Mattia Fumanti is a social anthropologist working on colonial and postcolonial Africa, the anthropology of migration, and medical anthropology. He is a senior lecturer in social anthropology at the University of St. Andrews. For two decades, he has been conducting ethnographic research in Namibia, Ghana, and the UK, and his research has encompassed topics such as generation, elites, youth, gender, popular culture, education, migration, citizenship, religion, race, and mental illness.

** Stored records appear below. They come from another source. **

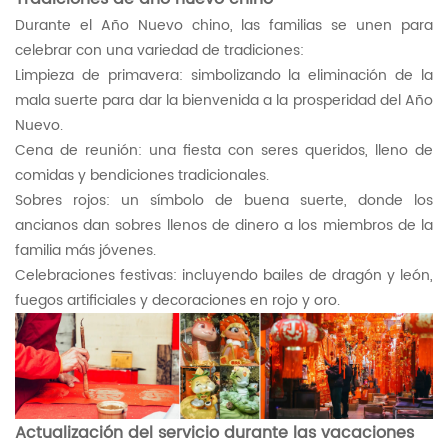
Durante el Año Nuevo chino, las familias se unen para
celebrar con una variedad de tradiciones:
Limpieza de primavera: simbolizando la eliminación de la
mala suerte para dar la bienvenida a la prosperidad del Año
Nuevo.
Cena de reunión: una fiesta con seres queridos, lleno de
comidas y bendiciones tradicionales.
Sobres rojos: un símbolo de buena suerte, donde los
ancianos dan sobres llenos de dinero a los miembros de la
familia más jóvenes.
Celebraciones festivas: incluyendo bailes de dragón y león,
fuegos artificiales y decoraciones en rojo y oro.
Actualización del servicio durante las vacaciones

He is the author of The Politics of Distinction: African Elites from Colonialism to Liberation in a Namibian Frontier Town (Sean Kingston Publishing, 2016; University of Namibia Press, 2017), co-author of Beer in Africa: Drinking States, Spaces, and Selves (Lit Verlag, 2010), and he is currently working on a monograph, under contract with Routledge, entitled "Akan London: Virtuous Citizens and Methodism in the Gateway City.” Mattia is the book review editor for the Journal of Southern African Studies and a member of the editorial board of the journal Religiographies.

Elena Zambelli

Elena Zambelli is an interdisciplinary researcher working on the anthropology of gender and sexuality in Europe, race, migration, and intersecting inequalities. She is a senior research associate at Lancaster University, where she works on post-Brexit migration regimes and experiences. In previous years, she worked at Vrije Universiteit Amsterdam on a research project exploring interracial couples’ everyday experiences of racism and discrimination in Europe. She has a PhD in Gender Studies obtained with a dissertation, based on ethnographic fieldwork, discussing how Italian and migrant women in Italy negotiate the tension between status and sexuality across a continuum of spaces of sexual consumption and sex work. She has published in several international peer-reviewed journals, including Modern Italy, the Journal of Political Power and Ethnic and Racial Studies. She is currently working on her first book monograph, (provisionally) entitled Sexscapes of Pleasure: Sexuality, Respectability and Work in Italy.